Friday, July 9, 2010

Way to Go!

Samantha wasn’t athletic or pretty. She couldn’t sing, play an instrument, or create art. But Samantha was very popular. Why? She loved others, and she showed it by encouraging people. She cheered hard at the baseball games. She attended her classmates’ concerts and complimented them on their band and vocal solos. She noticed when people looked sad and did her best to cheer them up. She didn’t do it to be popular, but people loved having her around.

How can you be an encourager? Notice when someone tries hard to accomplish something. Say, “Great job!” or “Way to go!” Also, find someone going through a hard experience that you have been through yourself. If your parents were divorced a few years ago, and a classmate is now coping with it, you can offer encouragement. Let her know that things will get better. You could also tell her about the comfort you received from God, who is the best encourager of all: “the Father of compassion and the God of all comfort, who comforts us in all our troubles, so that we can comfort those in any trouble with the comfort we ourselves receive from God.” (2 Corinthians 1:3-4 TNIV) Make it your goal to encourage someone in your family or at school every day. One surprising benefit will be that your own joy will greatly increase.

Wednesday, July 7, 2010

Who? Me?

In the Garden of Eden, Adam and Eve could eat the fruit from any tree they liked—except one. But Eve disobeyed God’s command and ate the forbidden fruit. Adam also ate it. When God confronted them, Adam blamed both God and the woman for his own sin. (“It was the woman that you gave me who brought me the fruit.”) Eve had her own excuse, and she blamed the serpent. (“He tricked me.”)

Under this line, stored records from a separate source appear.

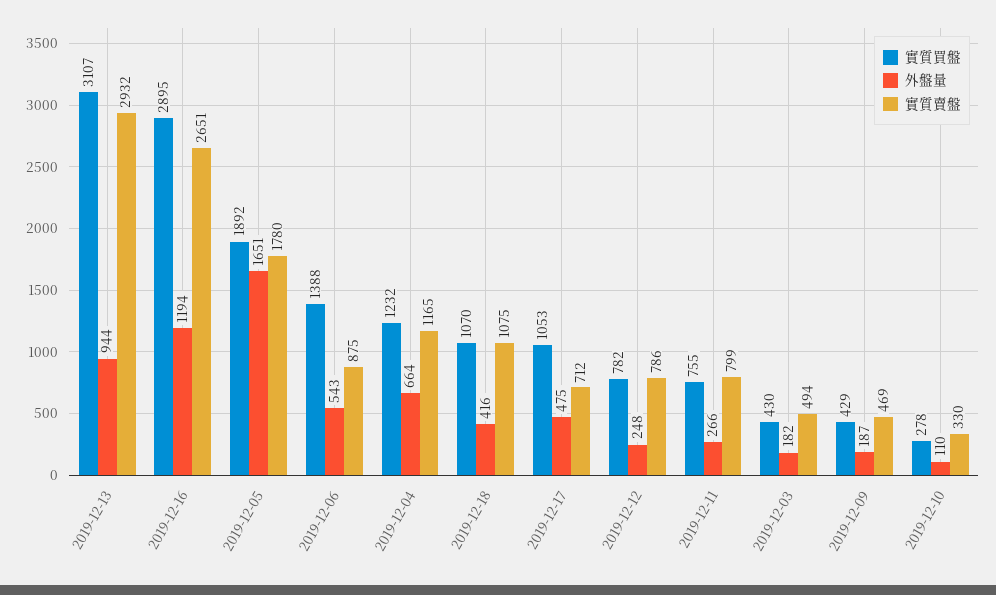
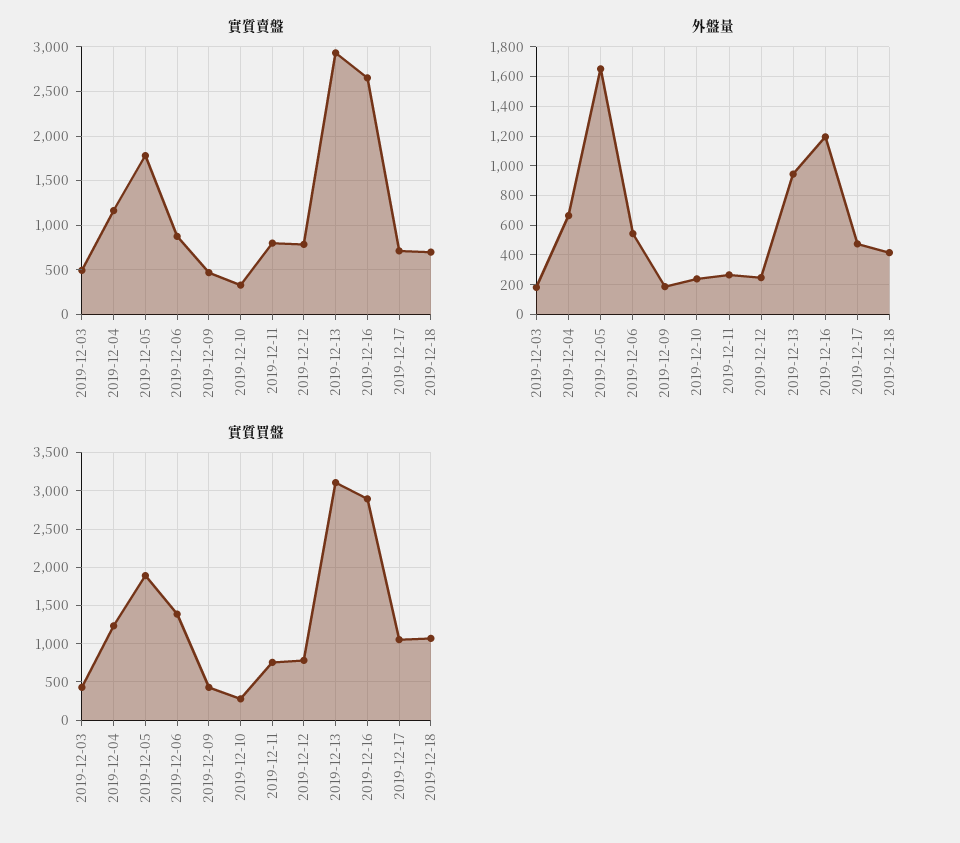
  {
    "實質買盤": {
      "2019-12-13": 3107,
      "2019-12-16": 2895,
      "2019-12-05": 1892,
      "2019-12-06": 1388,
      "2019-12-04": 1232,
      "2019-12-18": 1070,
      "2019-12-17": 1053,
      "2019-12-12": 782,
      "2019-12-11": 755,
      "2019-12-03": 430,
      "2019-12-09": 429,
      "2019-12-10": 278
    },
    "外盤量": {
      "2019-12-13": 944,
      "2019-12-16": 1194,
      "2019-12-05": 1651,
      "2019-12-06": 543,
      "2019-12-04": 664,
      "2019-12-18": 416,
      "2019-12-17": 475,
      "2019-12-12": 248,
      "2019-12-11": 266,
      "2019-12-03": 182,
      "2019-12-09": 187,
-     "2019-12-10": 110
+     "2019-12-10": 250
    },
    "實質賣盤": {
      "2019-12-13": 2932,
      "2019-12-16": 2651,
      "2019-12-05": 1780,
      "2019-12-06": 875,
      "2019-12-04": 1165,
-     "2019-12-18": 1075,
+     "2019-12-18": 700,
      "2019-12-17": 712,
      "2019-12-12": 786,
      "2019-12-11": 799,
      "2019-12-03": 494,
      "2019-12-09": 469,
      "2019-12-10": 330
    }
  }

You might find yourself making excuses for your problems too. Maybe you’re naturally shy, and your goal is to blend in and not be noticed. However, you’re very lonely this way. “Everyone’s so unfriendly,” you tell her mom. “They stare right past me!” Only after an honest discussion about your behavior at school can you see your part in the problem. You admit that you don’t look at or talk to people. You avoid groups and disappear by herself. Finally you decide to take responsibility and change. After a few weeks of forcing yourself to talk to your classmates, things changed. Your unfriendly classmates magically transform into fun friends!

The game of “poor me” and “it’s your fault” got started in the Garden of Eden. To this day, people blame their problems on others. They blame their parents, their teachers, and the world in order to shift the responsibility. Some people prefer to believe that something else is controlling the outcome of their lives. However, we must stop blaming others and study our own behavior instead. Take personal responsibility for change. Then you can turn around and head in the direction of God’s good plan for your life.

Monday, July 5, 2010

Are You Calm in a Storm?

You will keep in perfect peace all who trust in you, all whose thoughts are fixed on you!--Isaiah 26:3 (NLT)

You're playing softball in the vacant lot next to your house one hot Saturday afternoon. You bat the ball hard, sending the softball in a straight line to your best friend. The ball slips between her hands and hits her in the eye, knocking her flat. Dizzy and head pounding, she lies there as you and your sister lean over her. Your wide-eyed sister Lily screams for your mom. Your best friend starts to cry. You can see she is getting worried, so you take a deep breath, pray for God's healing and strength, and pat her arm.

You calmly tell your sister to go get your dad. After Lily runs off, you tell your friend, "I'm sorry. Just relax and close your eyes. My dad will be here in a minute." Your peaceful attitude helps your friend calm down. You spread peace to your friend, staying calm in the middle of this "storm." Focusing on God's strength and care will keep us calm. And when we're calm, we think and feel better. So do the people around us. Let God's peace fill you at all times.